Where does the string "padding" appear? Copy every line of the entries below that holds it.
____________________
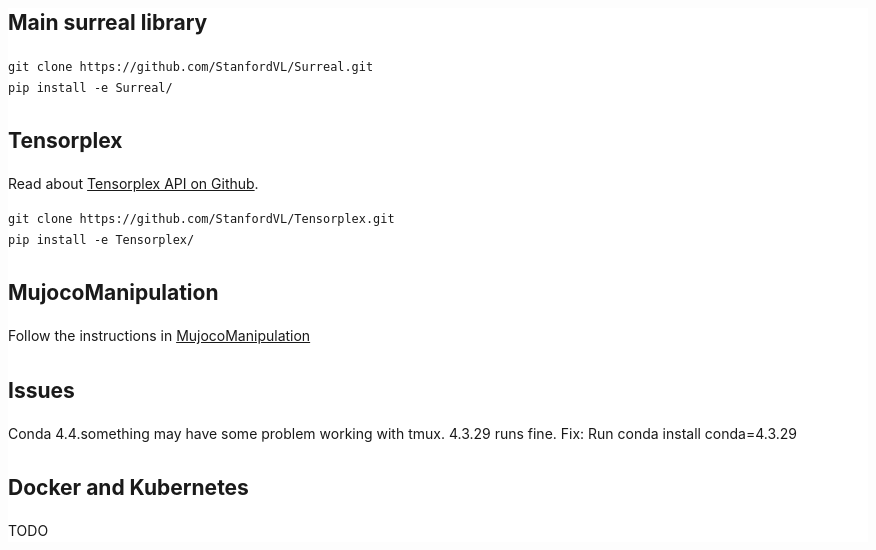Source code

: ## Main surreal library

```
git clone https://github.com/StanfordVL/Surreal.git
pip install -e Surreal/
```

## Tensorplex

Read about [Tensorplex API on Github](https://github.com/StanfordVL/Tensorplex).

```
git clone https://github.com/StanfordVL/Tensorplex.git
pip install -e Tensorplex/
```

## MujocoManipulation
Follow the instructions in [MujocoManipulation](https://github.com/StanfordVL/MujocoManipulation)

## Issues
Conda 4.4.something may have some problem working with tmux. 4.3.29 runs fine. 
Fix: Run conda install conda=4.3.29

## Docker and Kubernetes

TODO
____________________
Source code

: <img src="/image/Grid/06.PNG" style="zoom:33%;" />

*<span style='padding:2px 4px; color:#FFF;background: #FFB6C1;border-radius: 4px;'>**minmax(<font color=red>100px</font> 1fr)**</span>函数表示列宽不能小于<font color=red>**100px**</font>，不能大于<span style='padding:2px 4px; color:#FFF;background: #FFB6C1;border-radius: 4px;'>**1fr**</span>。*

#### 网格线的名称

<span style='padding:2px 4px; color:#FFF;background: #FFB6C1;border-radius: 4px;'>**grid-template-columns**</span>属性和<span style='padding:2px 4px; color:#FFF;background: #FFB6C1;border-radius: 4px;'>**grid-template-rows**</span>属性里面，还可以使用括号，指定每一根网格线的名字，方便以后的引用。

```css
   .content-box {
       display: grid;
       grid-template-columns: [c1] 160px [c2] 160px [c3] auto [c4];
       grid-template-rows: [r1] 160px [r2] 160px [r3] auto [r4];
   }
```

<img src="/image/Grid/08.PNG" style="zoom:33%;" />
____________________
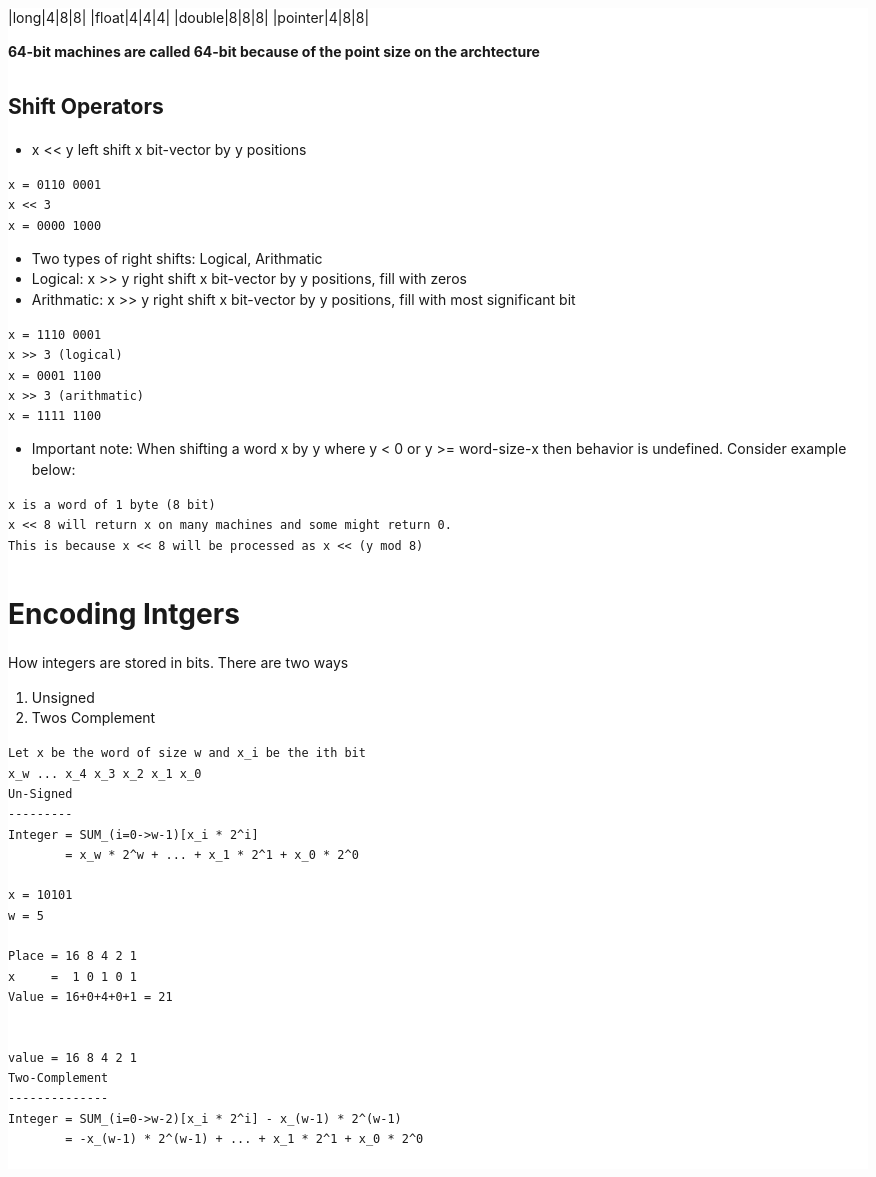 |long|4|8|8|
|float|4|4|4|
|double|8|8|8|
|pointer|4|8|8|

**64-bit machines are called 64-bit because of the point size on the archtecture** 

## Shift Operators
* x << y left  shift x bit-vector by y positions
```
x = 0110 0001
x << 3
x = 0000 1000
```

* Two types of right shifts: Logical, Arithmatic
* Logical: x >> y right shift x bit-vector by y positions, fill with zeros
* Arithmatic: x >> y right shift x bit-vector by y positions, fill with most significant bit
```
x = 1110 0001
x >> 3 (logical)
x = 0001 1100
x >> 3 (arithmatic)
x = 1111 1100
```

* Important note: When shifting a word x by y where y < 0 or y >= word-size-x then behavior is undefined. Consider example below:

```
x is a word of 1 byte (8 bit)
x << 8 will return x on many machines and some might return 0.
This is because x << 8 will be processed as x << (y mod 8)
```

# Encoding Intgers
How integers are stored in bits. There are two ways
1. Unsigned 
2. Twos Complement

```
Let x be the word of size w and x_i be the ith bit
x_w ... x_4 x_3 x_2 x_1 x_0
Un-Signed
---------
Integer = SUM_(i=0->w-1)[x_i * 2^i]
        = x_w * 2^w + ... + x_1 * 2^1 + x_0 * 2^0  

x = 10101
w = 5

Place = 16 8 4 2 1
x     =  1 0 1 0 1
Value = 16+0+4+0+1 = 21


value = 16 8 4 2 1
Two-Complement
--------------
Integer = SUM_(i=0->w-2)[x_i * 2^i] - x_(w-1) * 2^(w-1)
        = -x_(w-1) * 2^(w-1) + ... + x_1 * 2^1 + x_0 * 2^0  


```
____________________
◆ ANSWER:
*<span style='padding:2px 4px; color:#FFF;background: #FFB6C1;border-radius: 4px;'>**minmax(<font color=red>100px</font> 1fr)**</span>函数表示列宽不能小于<font color=red>**100px**</font>，不能大于<span style='padding:2px 4px; color:#FFF;background: #FFB6C1;border-radius: 4px;'>**1fr**</span>。*
<span style='padding:2px 4px; color:#FFF;background: #FFB6C1;border-radius: 4px;'>**grid-template-columns**</span>属性和<span style='padding:2px 4px; color:#FFF;background: #FFB6C1;border-radius: 4px;'>**grid-template-rows**</span>属性里面，还可以使用括号，指定每一根网格线的名字，方便以后的引用。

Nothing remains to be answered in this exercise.